PCP vai insistir em proposta sobre precariedade que PS chumbou

Em causa está a integração dos bolseiros na carreira de investigação científica, quando satisfaçam necessidades permanentes, um dos grupos que tem estado a ser avaliado pelo Governo.
 PCP vai insistir em proposta sobre precariedade que PS chumbou
Miguel Baltazar/Negócios
Catarina Almeida Pereira 16 de Novembro de 2016 às 20:25

O PCP vai apresentar uma proposta sobre a integração de bolseiros que foi chumbada pelo PS há oito meses. A proposta prevê que seja desenhado e executado "um plano de integração progressiva na carreira de investigação científica de todos os bolseiros de investigação científica que satisfaçam necessidades permanentes" nas instituições onde trabalham.

 

O texto da proposta é idêntico ao que foi apresentado na discussão do Orçamento do Estado para 2016. Na altura, a proposta teve o apoio do Bloco de Esquerda e a abstenção do PSD, mas acabou por ser chumbada devido aos votos contra do Partido Socialista (PS).


É recuperada a propósito do Orçamento para 2017, numa altura em que o Governo mostra disponibilidade para implementar um plano de redução de precariedade no Estado, apesar de os indicadores sugerirem que pode estar a acontecer o oposto.

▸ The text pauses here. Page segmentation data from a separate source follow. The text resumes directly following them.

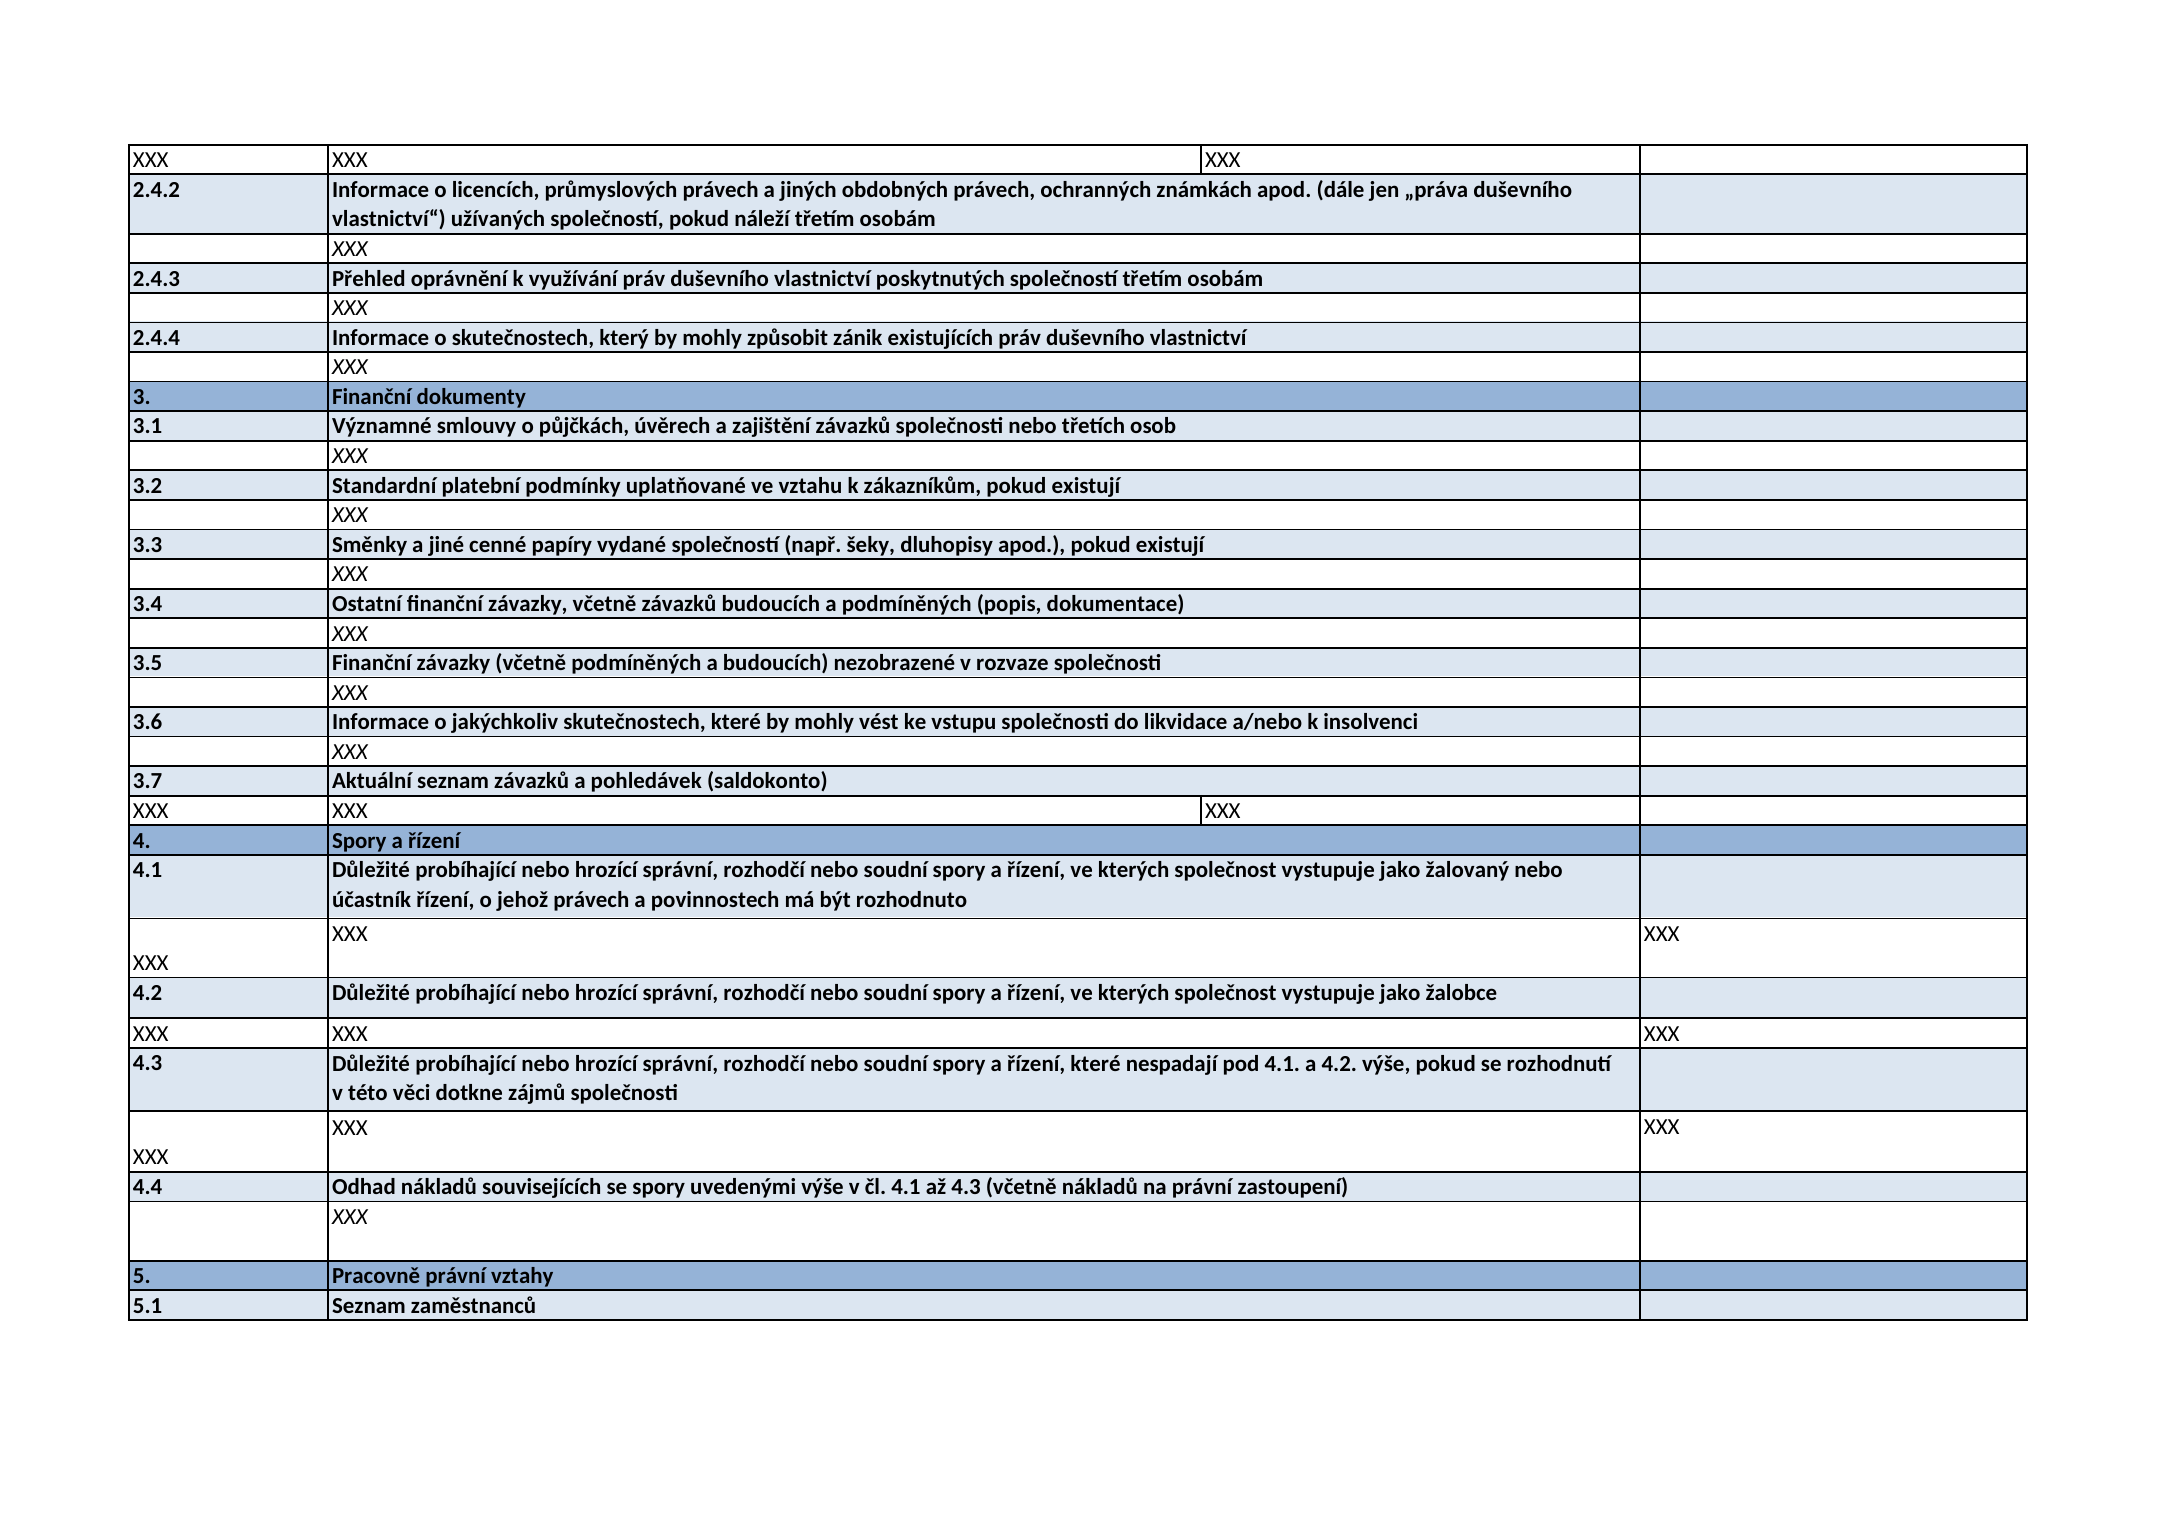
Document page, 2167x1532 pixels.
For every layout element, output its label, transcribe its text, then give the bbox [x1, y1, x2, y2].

table_cell [1641, 323, 2026, 351]
table_cell 5.1 [130, 1291, 327, 1319]
table_cell Informace o skutečnostech, který by mohly způsobit zánik existujících práv duševního vlastnictví [329, 323, 1639, 351]
table_cell [1641, 797, 2026, 824]
table_cell XXX [329, 1112, 1639, 1171]
table_cell 5. [130, 1262, 327, 1289]
table_cell Standardní platební podmínky uplatňované ve vztahu k zákazníkům, pokud existují [329, 471, 1639, 499]
table_cell [130, 737, 327, 765]
table_cell [1641, 412, 2026, 440]
table_cell 3.7 [130, 767, 327, 795]
table_header XXX [1202, 146, 1639, 173]
table_cell 4.4 [130, 1173, 327, 1201]
table_cell [1641, 353, 2026, 381]
table_cell [130, 678, 327, 706]
table_cell 2.4.3 [130, 264, 327, 292]
table_cell [1641, 235, 2026, 262]
table_cell XXX [130, 797, 327, 824]
table_cell [130, 235, 327, 262]
table_cell 3.5 [130, 649, 327, 676]
table_cell Informace o licencích, průmyslových právech a jiných obdobných právech, ochranných známkách apod. (dále jen „práva duševního vlastnictví“) užívaných společností, pokud náleží třetím osobám [329, 175, 1639, 233]
table_cell Pracovně právní vztahy [329, 1262, 1639, 1289]
table_cell XXX [329, 353, 1639, 381]
table_cell [1641, 1291, 2026, 1319]
table_cell [1641, 1262, 2026, 1289]
table_cell [1641, 590, 2026, 617]
table_cell [130, 353, 327, 381]
table_cell 4.1 [130, 856, 327, 917]
table_cell XXX [130, 1019, 327, 1047]
table_cell XXX [329, 560, 1639, 588]
table_cell [1641, 708, 2026, 736]
table_cell [130, 294, 327, 321]
table_cell [130, 619, 327, 647]
table_cell [1641, 1173, 2026, 1201]
table_cell [1641, 442, 2026, 469]
table_cell XXX [1202, 797, 1639, 824]
table_cell [1641, 471, 2026, 499]
table_cell Seznam zaměstnanců [329, 1291, 1639, 1319]
table_cell 4.2 [130, 978, 327, 1017]
table_cell XXX [329, 619, 1639, 647]
table_cell XXX [130, 1112, 327, 1171]
table_cell XXX [329, 501, 1639, 528]
table_cell Aktuální seznam závazků a pohledávek (saldokonto) [329, 767, 1639, 795]
table_cell Spory a řízení [329, 826, 1639, 854]
table_cell Ostatní finanční závazky, včetně závazků budoucích a podmíněných (popis, dokumentace) [329, 590, 1639, 617]
table_cell [1641, 294, 2026, 321]
table_cell 4. [130, 826, 327, 854]
table_cell [1641, 649, 2026, 676]
table_cell Odhad nákladů souvisejících se spory uvedenými výše v čl. 4.1 až 4.3 (včetně nákladů na právní zastoupení) [329, 1173, 1639, 1201]
table_cell XXX [329, 1019, 1639, 1047]
table_cell [1641, 560, 2026, 588]
table_cell [130, 501, 327, 528]
table_header [1641, 146, 2026, 173]
table_cell [1641, 1049, 2026, 1110]
table_cell XXX [1641, 1019, 2026, 1047]
table_cell 2.4.4 [130, 323, 327, 351]
table_cell 3.1 [130, 412, 327, 440]
table_cell [130, 560, 327, 588]
table_cell XXX [329, 737, 1639, 765]
table_cell [130, 442, 327, 469]
table_cell XXX [329, 294, 1639, 321]
table_cell [1641, 619, 2026, 647]
table_cell [1641, 175, 2026, 233]
table_cell XXX [329, 678, 1639, 706]
table_cell Informace o jakýchkoliv skutečnostech, které by mohly vést ke vstupu společnosti do likvidace a/nebo k insolvenci [329, 708, 1639, 736]
table_cell XXX [329, 235, 1639, 262]
table_cell Finanční dokumenty [329, 382, 1639, 410]
table_cell XXX [329, 442, 1639, 469]
table_cell [1641, 678, 2026, 706]
table_cell Důležité probíhající nebo hrozící správní, rozhodčí nebo soudní spory a řízení, ve kterých společnost vystupuje jako žalobce [329, 978, 1639, 1017]
table_cell 2.4.2 [130, 175, 327, 233]
table_cell [1641, 264, 2026, 292]
table_cell 3.2 [130, 471, 327, 499]
table_header XXX [130, 146, 327, 173]
table_cell 4.3 [130, 1049, 327, 1110]
table_cell Důležité probíhající nebo hrozící správní, rozhodčí nebo soudní spory a řízení, které nespadají pod 4.1. a 4.2. výše, pokud se rozhodnutí v této věci dotkne zájmů společnosti [329, 1049, 1639, 1110]
table_cell Směnky a jiné cenné papíry vydané společností (např. šeky, dluhopisy apod.), pokud existují [329, 530, 1639, 558]
table_cell XXX [329, 1202, 1639, 1260]
table_cell XXX [1641, 919, 2026, 977]
table_cell [1641, 856, 2026, 917]
table_header XXX [329, 146, 1200, 173]
table_cell XXX [329, 797, 1200, 824]
table_cell Důležité probíhající nebo hrozící správní, rozhodčí nebo soudní spory a řízení, ve kterých společnost vystupuje jako žalovaný nebo účastník řízení, o jehož právech a povinnostech má být rozhodnuto [329, 856, 1639, 917]
table_cell [1641, 530, 2026, 558]
table_cell [130, 1202, 327, 1260]
table_cell [1641, 826, 2026, 854]
table_cell XXX [329, 919, 1639, 977]
table_cell Významné smlouvy o půjčkách, úvěrech a zajištění závazků společnosti nebo třetích osob [329, 412, 1639, 440]
table_cell [1641, 1202, 2026, 1260]
table_cell 3.4 [130, 590, 327, 617]
table_cell [1641, 978, 2026, 1017]
table_cell Finanční závazky (včetně podmíněných a budoucích) nezobrazené v rozvaze společnosti [329, 649, 1639, 676]
table_cell XXX [1641, 1112, 2026, 1171]
table_cell 3. [130, 382, 327, 410]
table_cell [1641, 737, 2026, 765]
table_cell 3.3 [130, 530, 327, 558]
table_cell XXX [130, 919, 327, 977]
table_cell 3.6 [130, 708, 327, 736]
table_cell [1641, 501, 2026, 528]
table_cell Přehled oprávnění k využívání práv duševního vlastnictví poskytnutých společností třetím osobám [329, 264, 1639, 292]
table_cell [1641, 382, 2026, 410]
table_cell [1641, 767, 2026, 795]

E depois de ter sido elaborado um relatório, ainda não divulgado à imprensa, que analisou a questão dos bolseiros.

 

"Consideramos que é uma resposta que tem de ser dada porque estamos a falar de bolseiros de investigação que satisfazem necessidades permanentes", o que faria todo o sentido "na óptica do plano à precariedade", referiu ao Negócios a deputada do PCP Ana Mesquita.

Questionada sobre se o PS aprovará, agora, a proposta, a deputada responde que "o processo ainda está a ser trabalhado".

O PCP considera que o processo que foi aberto no caso dos pós-doutoramentos "não chega para dar resposta ao universo total de bolseiros que estão em condições de integrar a carreira".

A proposta prevê que as instituições façam o levantamento das necessidades permanentes e que o plano seja "progressivo", deixando em aberto a data de conclusão.

"A ideia é normalizarmos a situação para todos", ou seja, para milhares de pessoas que poderão estar nesta situação, refere a deputada. "À medida que vão sendo identificadas as situações começamos a dar resposta".

PCP diz que há abertura para aumentar quota de genéricos

Esta foi apenas uma das nove propostas de alteração ao Orçamento do Estado que o PCP apresentou esta quarta-feira. Os deputados estão convencidos que há abertura do Governo, por exemplo, para aprovar a proposta que prevê o reforço de medidas para aumentar a quota de medicamentos genéricos.

A proposta estabelece o "reforço das medidas de incentivo à utilização dos medicamentos genéricos com vista a aumentar a quota destes medicamentos para os 40% em valor" e a deputada Carla Cruz, da comissão de Saúde, garante que "tem havido abertura do Governo nesse sentido".

Contudo, a deputada não explica que medidas poderiam ser aprovadas, referindo que a estratégia cabe ao executivo. Segundo fonte oficial do PCP a quota é agora de 28%. 

De acordo com a explicação que acompanha a proposta, esta podria traduzir-se numa poupança de 100 milhões de euros para os utentes e de 200 milhões para o serviço nacional de saúde.

Entre o leque de propostas apresentado esta quinta-feira está também a abertura de vagas para acesso ao internato médico, a definição de critérios para a redução do número de alunos por turma ou o alargamento do programa de apoio ao arrendamento de jovens, o Porta 65, entre outras.